高产ApxI毒素的APP菌株、其构建方法及应用

高产apxi毒素的app菌株、其构建方法及应用
技术领域
1.本发明涉及微生物领域，具体涉及高产apxi毒素的app菌株、其构建方法及应用。


背景技术：

2.胸膜肺炎放线杆菌(actinobacillus pleuropneumoniae，app)是引起猪传染性胸膜肺炎的主要病原，它是一种革兰氏阴性短杆菌，具有荚膜和菌毛，无运动性，不能形成芽孢。app通过呼吸道进入猪体内，然后直接通过气管和支气管进入肺泡，引发出血性和坏死性肺炎、纤维素性胸膜炎。根据app表面可溶性抗原(主要为荚膜多糖和脂多糖)的差异性，将app分为15个血清型，不同血清型菌株的毒力存在显著的差异。

::::

### 练习题
1. 根据原文回答：
(a) 本发明涉及哪个领域？
(b) 胸膜肺炎放线杆菌是引起哪种疾病的主要病原？
(c) app被分为多少个血清型？
2. 照原样抄写原文中从“2.胸膜肺炎放线杆菌(act”到“型菌株的毒力存在显著的差异。”的部分。

### 所给资料
::::

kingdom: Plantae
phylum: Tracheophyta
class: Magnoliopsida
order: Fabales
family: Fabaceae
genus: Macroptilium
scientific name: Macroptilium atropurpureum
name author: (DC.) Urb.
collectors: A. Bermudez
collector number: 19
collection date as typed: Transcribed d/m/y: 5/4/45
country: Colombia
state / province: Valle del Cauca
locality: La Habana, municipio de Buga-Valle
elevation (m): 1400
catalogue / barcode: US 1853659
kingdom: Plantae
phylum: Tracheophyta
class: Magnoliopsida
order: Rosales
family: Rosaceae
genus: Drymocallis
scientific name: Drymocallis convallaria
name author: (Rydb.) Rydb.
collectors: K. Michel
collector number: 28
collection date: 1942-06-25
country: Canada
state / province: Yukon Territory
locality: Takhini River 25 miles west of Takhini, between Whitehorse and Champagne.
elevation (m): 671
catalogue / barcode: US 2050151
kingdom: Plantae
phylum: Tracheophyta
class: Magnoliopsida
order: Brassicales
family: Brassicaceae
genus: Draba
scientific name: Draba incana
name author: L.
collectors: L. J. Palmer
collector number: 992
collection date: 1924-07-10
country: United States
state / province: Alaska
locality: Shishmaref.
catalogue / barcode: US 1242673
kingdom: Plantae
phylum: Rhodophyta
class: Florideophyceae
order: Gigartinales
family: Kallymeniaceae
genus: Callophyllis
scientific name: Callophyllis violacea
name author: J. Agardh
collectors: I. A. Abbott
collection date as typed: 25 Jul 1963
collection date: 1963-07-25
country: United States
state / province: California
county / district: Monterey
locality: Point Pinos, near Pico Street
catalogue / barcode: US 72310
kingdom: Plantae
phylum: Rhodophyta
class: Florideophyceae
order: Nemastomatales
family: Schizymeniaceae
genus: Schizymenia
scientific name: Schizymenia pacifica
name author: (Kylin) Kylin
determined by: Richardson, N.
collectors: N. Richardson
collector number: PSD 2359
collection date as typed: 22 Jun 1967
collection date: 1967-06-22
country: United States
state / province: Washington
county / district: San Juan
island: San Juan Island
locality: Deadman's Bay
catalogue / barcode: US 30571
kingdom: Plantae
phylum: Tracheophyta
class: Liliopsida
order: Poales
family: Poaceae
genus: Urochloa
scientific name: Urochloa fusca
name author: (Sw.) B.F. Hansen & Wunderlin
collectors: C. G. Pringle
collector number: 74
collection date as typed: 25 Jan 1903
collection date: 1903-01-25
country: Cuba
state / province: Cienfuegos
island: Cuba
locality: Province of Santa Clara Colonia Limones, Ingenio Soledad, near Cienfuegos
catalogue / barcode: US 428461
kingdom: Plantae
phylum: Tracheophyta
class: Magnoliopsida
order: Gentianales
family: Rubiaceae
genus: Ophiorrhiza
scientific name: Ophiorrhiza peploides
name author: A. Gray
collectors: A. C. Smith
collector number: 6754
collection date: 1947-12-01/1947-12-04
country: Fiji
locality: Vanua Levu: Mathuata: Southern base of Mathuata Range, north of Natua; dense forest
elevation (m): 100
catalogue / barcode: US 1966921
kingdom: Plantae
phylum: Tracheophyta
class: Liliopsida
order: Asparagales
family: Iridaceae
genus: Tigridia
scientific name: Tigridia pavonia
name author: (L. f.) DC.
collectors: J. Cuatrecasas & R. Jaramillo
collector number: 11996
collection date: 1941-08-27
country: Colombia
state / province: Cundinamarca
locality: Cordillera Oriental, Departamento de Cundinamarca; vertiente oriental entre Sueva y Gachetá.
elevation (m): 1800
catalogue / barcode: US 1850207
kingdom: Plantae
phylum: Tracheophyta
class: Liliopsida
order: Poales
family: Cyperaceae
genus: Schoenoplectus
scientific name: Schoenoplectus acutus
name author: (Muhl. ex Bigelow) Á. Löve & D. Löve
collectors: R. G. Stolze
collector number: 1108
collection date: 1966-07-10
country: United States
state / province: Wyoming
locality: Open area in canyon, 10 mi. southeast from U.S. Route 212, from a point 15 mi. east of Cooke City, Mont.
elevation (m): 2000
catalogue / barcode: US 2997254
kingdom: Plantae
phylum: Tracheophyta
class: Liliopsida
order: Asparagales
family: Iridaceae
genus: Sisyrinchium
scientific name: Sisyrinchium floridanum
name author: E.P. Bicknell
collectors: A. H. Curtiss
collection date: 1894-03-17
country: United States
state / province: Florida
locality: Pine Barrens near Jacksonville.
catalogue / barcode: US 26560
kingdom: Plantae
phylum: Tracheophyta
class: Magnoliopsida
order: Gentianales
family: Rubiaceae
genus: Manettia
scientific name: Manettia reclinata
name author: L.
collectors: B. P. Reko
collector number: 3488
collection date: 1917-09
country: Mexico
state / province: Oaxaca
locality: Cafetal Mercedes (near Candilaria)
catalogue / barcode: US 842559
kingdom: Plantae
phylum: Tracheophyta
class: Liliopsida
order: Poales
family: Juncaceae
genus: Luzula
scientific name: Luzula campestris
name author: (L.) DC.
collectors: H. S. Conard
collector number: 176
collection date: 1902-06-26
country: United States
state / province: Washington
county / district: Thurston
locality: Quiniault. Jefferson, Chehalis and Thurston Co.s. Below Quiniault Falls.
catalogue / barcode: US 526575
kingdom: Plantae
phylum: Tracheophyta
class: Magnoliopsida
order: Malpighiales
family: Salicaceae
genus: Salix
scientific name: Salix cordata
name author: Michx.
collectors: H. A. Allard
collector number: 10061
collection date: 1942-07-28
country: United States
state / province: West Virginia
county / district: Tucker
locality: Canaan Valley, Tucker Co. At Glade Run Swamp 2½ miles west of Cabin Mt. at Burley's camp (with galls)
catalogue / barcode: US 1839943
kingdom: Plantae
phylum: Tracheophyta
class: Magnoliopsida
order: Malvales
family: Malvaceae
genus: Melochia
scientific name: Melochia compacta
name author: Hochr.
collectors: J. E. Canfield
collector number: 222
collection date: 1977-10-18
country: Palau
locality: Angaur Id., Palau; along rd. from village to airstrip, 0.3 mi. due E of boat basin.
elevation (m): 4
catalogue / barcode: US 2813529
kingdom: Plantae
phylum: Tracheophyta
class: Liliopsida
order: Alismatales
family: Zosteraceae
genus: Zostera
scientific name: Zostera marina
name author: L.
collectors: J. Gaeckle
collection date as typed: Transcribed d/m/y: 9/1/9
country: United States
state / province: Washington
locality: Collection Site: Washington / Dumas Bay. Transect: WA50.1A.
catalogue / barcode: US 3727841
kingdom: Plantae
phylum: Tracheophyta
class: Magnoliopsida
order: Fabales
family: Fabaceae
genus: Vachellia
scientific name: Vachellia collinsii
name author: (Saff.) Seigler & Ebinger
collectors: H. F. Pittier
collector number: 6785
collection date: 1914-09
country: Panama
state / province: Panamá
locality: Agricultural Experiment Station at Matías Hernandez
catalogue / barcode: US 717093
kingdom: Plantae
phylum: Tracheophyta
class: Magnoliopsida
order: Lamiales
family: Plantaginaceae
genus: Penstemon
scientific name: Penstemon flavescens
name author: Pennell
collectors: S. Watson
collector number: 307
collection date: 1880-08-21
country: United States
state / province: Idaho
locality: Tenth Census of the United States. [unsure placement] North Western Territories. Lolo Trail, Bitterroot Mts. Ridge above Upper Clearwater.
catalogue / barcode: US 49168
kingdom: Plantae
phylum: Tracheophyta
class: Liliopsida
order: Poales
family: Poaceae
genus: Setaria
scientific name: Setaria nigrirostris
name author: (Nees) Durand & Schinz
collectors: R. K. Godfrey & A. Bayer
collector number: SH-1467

::::

### 各题答案
1.
(a) 微生物领域。
(b) 猪传染性胸膜肺炎。
(c) 15个。

2.
2.胸膜肺炎放线杆菌(actinobacillus pleuropneumoniae，app)是引起猪传染性胸膜肺炎的主要病原，它是一种革兰氏阴性短杆菌，具有荚膜和菌毛，无运动性，不能形成芽孢。app通过呼吸道进入猪体内，然后直接通过气管和支气管进入肺泡，引发出血性和坏死性肺炎、纤维素性胸膜炎。根据app表面可溶性抗原(主要为荚膜多糖和脂多糖)的差异性，将app分为15个血清型，不同血清型菌株的毒力存在显著的差异。